══ Materials provided

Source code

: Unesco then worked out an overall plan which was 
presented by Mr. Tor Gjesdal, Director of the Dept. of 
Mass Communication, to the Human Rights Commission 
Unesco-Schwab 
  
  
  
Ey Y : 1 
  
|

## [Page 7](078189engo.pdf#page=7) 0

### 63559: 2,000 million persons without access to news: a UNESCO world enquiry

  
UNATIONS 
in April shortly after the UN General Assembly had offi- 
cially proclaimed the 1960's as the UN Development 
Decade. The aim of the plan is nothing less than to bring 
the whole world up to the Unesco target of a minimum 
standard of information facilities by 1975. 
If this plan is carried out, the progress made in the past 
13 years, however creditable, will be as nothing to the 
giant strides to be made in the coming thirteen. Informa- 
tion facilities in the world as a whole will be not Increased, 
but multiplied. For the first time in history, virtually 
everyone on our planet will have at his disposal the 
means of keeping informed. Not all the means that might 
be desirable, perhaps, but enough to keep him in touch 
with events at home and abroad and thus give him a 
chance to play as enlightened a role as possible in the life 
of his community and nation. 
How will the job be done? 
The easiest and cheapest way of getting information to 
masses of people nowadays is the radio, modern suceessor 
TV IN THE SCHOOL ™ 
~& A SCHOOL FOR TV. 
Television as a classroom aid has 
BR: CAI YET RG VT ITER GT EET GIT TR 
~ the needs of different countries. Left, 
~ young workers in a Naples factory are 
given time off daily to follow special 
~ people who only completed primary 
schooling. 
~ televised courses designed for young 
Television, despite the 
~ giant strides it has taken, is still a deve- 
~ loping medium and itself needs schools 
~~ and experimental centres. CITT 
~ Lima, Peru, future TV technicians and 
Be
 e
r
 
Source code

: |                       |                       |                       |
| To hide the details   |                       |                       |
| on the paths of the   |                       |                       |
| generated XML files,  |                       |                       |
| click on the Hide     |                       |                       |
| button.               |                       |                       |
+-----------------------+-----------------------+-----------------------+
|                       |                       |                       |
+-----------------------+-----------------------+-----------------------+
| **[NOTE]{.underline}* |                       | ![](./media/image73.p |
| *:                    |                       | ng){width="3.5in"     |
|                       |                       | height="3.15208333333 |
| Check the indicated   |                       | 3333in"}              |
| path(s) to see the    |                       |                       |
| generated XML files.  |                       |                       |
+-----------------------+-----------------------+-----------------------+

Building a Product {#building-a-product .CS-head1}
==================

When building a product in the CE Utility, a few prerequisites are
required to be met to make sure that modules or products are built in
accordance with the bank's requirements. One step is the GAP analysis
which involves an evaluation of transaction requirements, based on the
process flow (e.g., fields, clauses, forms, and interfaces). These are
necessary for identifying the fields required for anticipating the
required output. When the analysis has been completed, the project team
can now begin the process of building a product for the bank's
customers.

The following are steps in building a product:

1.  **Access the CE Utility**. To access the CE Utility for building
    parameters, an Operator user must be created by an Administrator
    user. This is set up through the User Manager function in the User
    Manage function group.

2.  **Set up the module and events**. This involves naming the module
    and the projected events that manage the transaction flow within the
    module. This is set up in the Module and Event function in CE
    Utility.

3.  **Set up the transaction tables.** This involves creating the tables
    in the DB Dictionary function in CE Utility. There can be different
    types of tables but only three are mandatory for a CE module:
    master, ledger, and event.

════

Where does the word "events" appear in the material above? Copy every line that holds it.

# Response below
with events at home and abroad and thus give him a 
2.  **Set up the module and events**. This involves naming the module
    and the projected events that manage the transaction flow within the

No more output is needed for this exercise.